As the 1960s moved into the 1970s, the long, sleek hair seen on Marcia Brady on The Brady Bunch (1969) began to emerge as the sought-after style.

However, the stars of New Wave cinema and Italian film were the ones who mainly influenced popular culture. As a result, Brigitte Bardot was catapulted to international stardom and is arguably the ultimate 1960s siren.

Other iconic actresses of the era include Julie Christie, Catherine Deneuve, Audrey Hepburn, Sophia Loren, Elizabeth Taylor, and Jane Birkin, each with their own signature style and look.

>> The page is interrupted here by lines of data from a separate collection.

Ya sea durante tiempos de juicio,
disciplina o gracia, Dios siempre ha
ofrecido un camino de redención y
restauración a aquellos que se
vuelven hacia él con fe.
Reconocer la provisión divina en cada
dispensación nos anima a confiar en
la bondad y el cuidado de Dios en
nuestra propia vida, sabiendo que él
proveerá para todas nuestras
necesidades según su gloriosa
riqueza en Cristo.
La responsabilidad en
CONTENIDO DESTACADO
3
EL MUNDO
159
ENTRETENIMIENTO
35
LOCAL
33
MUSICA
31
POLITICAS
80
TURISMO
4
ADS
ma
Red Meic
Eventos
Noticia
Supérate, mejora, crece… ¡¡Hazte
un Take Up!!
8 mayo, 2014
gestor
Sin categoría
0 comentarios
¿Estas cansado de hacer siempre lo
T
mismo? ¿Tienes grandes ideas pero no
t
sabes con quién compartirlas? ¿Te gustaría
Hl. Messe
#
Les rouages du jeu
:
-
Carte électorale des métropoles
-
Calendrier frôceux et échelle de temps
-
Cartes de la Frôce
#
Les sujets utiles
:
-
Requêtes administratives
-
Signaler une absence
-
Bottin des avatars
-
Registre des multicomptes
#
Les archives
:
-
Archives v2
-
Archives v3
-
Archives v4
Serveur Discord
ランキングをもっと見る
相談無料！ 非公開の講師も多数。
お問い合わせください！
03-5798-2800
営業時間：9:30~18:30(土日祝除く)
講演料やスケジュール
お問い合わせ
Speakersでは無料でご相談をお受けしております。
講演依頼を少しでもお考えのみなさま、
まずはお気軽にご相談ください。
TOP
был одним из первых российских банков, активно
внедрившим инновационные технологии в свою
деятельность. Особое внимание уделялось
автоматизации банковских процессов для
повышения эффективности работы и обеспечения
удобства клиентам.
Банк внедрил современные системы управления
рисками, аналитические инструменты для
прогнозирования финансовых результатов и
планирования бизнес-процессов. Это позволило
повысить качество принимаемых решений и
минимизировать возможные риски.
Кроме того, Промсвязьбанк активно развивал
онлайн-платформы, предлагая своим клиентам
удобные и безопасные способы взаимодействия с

Vidal Sassoon was the hairdressing star of the 1960s with geometric and asymmetrical cuts that revolutionized women's hairstyling. His popular styles were considered to be fresh, sleek, and sharp, much like the 1960s.

Fashion in the 1960s

Fashion of the 1960s, as pretty much everything else, was a pool of diverse trends in a decade that broke many fashion traditions, mirroring social movements during the time.

The decade started off with Jackie Kennedy as the style icon. Her style was clean, simple, well fitted, and embellished with perfectly matched accessories. She wore dresses without collars and jackets that buttoned with only one large top button. She wore low-heeled shoes and hats and put a lot of care into her look, which is why it's not surprising that many women in the U.S. and abroad copied her style with enthusiasm.

Around the middle of the decade, fashions arising from small pockets of young people in a few urban centers received large amounts of media publicity and began to heavily influence both the haute couture of elite designers and the mass-market manufacturers. Examples include the mini skirt, culottes, go-go boots, and more experimental fashions, less often seen on the street, such as curved PVC dresses and other PVC clothes.

Brigitte Bardot was the direct opposite of Jackie Kennedy, and she preferred wearing tacky, bold, and even silly clothes and accessories as opposed to Jackie's put-together, simple, and modest style.

Closing Thoughts

Even though the 1960s were full of hardships, unrest, and some of the most historical social movements, we can't deny the fact that people will always find a way to have a great time and make the most out of a difficult situation.

This is definitely something I think of when I think of the 1960s, along with the new styles and beauty standards that stepped on the scene after the glamorous 1950s.